In una review del 2003 molto accurata, seppur limitata alla popolazione dei Paesi Bassi, Hoek H.W. e Van Hoeken D. stimavano che solo un terzo delle pazienti affette da Anoressia Nervosa e il 6% delle persone bulimiche giungevano all’attenzione dei servizi di Salute Mentale.
Secondo gli studi condotti da Hoek H.W. e Van Hoeken D. l’ Anoressia Nervosa avrebbe un tasso di prevalenza nella popolazione femminile giovane pari allo 0.3% ed un tasso di incidenza, da ritenersi in aumento nelle donne tra i 15 e i 24 anni rispetto al secolo precedente, di almeno l’8 per 100.000 persone per anno. Secondo il rapporto sulle malattie mentali di Health Canada, in Canada dal 1987 c’è stato un incremento del 34 per cento delle ospedalizzazioni di ragazze sotto i 15 anni e del 29 per cento tra i 15 e i 29 anni.
La prevalenza della Bulimia Nervosa nella popolazione femminile giovane avrebbe invece un tasso dell’1% mentre l’incidenza sarebbe pari a 12 per 100.000 persone per anno.
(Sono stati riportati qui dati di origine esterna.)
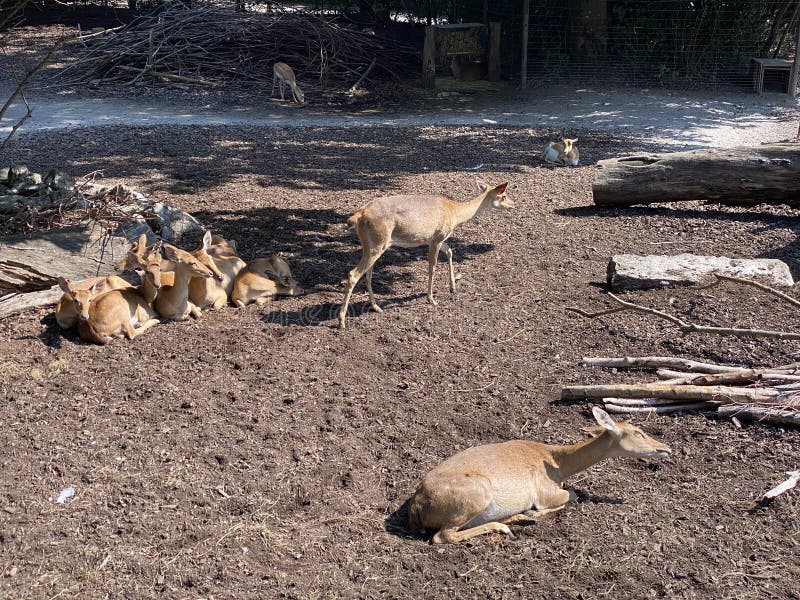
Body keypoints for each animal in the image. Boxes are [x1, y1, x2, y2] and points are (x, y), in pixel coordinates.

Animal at [338, 179, 512, 328]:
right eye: (503, 196)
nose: (513, 204)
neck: (454, 214)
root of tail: (357, 217)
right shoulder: (437, 237)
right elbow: (432, 267)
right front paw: (431, 299)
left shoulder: (435, 239)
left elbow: (450, 251)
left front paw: (453, 288)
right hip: (377, 242)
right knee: (353, 274)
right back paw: (342, 321)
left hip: (373, 245)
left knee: (367, 274)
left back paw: (376, 307)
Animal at [410, 408, 672, 544]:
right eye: (638, 432)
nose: (666, 448)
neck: (558, 465)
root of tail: (418, 504)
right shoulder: (545, 492)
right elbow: (572, 495)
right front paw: (533, 512)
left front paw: (527, 516)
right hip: (476, 494)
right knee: (442, 536)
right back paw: (506, 525)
I tassi epidemiologici forniti da Hoek e Van Hoeken (ibidem, 2006) concordano abbastanza con quelli forniti dall’ APA in merito alla situazione negli Stati Uniti con una prevalenza dell’anoressia tra 0,5 e 3,7 per cento nella popolazione femminile, a seconda della definizione di caso utilizzata, e tra l’1,1 e il 4,2 per cento per la bulimia Nervosa.
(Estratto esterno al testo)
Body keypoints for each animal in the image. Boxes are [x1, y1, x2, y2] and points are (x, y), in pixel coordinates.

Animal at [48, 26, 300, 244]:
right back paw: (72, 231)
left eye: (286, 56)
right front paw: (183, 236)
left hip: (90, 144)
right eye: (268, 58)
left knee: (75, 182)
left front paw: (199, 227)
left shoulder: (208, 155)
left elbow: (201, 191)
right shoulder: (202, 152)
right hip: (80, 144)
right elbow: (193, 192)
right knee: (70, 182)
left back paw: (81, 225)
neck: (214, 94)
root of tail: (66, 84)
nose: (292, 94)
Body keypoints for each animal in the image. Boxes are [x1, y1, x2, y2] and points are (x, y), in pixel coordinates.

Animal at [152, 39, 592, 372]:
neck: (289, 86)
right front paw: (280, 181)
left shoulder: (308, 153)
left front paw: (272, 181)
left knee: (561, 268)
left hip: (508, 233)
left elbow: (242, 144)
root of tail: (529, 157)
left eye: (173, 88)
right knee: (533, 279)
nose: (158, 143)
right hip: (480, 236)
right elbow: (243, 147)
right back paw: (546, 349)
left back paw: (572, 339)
Secondo gli stessi Hoek e Van Hoeken, in accordo con una review molto accurata sull’Epidemiologia del Disturbo da Alimentazione Incontrollata condotta da Striegel-Moore R.H. e Franko D.L., la prevalenza di questo disturbo, meglio conosciuto anche in Italia come Binge Eating Disorder o BED raggiunge l’1% circa nella popolazione generale, sia maschile che femminile.
Secondo i dati raccolti negli USA dall’American Psichyatric Association, il rapporto tra prevalenza nelle donne e negli uomini si attesta tra 1 a 6 e 1 a 10. Questo rapporto cambierebbe nella popolazione adolescente dove i maschi sono tra il 19 e il 30 per cento degli anoressici.
Riguardo alla severità dei disturbi alimentari, secondo una meta-analisi condotta da Harris e Barraclough nel 1998, l’Anoressia Nervosa costituiva il disturbo mentale con il più alto tasso di mortalità; dati provenienti dal Centro Nazionale di Epidemiologia, Sorveglianza e Promozione della Salute e diversi studi scientifici (Birmingham e coll, 2006) confermano come negli USA i disordini alimentari costituiscano ancora oggi la prima causa di morte per malattia mentale. Per citare un dato recente, nello studio di Birmingham e colleghi la SMR (standardized mortality ratio o rapporto di mortalità standardizzato) calcolata nel loro campione di 954 pazienti è pari a 10.5 laddove l’SMR della popolazione normale è pari a 0.71.
Gli studi condotti in Italia sono relativamente pochi e per la maggior parte limitati a realtà regionali. Uno studio di Favaro A. e coll. fornisce uno spaccato della diffusione dei disturbi alimentari nel Nord-Est Italiano con dati epidemiologici concordanti con la letteratura internazionale e probabilmente estendibili alla realtà della maggior parte del nostro paese. Lo studio, condotto su un campione di 934 ragazze di età compresa tra i 18 e i 25 anni residenti in due aree contigue della provincia di Padova stimava per l’Anoressia Nervosa una prevalenza puntuale dello 0.3% ed una prevalenza nell’arco di vita del 2.0%. La prevalenza puntuale della Bulimia era dell’ 1.8% mentre quella nell’arco di vita del 4.6%. Le forme di Anoressia sottosoglia registravano una prevalenza puntuale dello 0.7% e una prevalenza life-time del 2.6% mentre le forme atipiche di Bulimia raggiungevano una prevalenza puntuale del 2.4% e una prevalenza nell’arco di vita del 3.1%. La prevalenza di tutti i disturbi del comportamento alimentare nel campione era infine pari al 5.3%.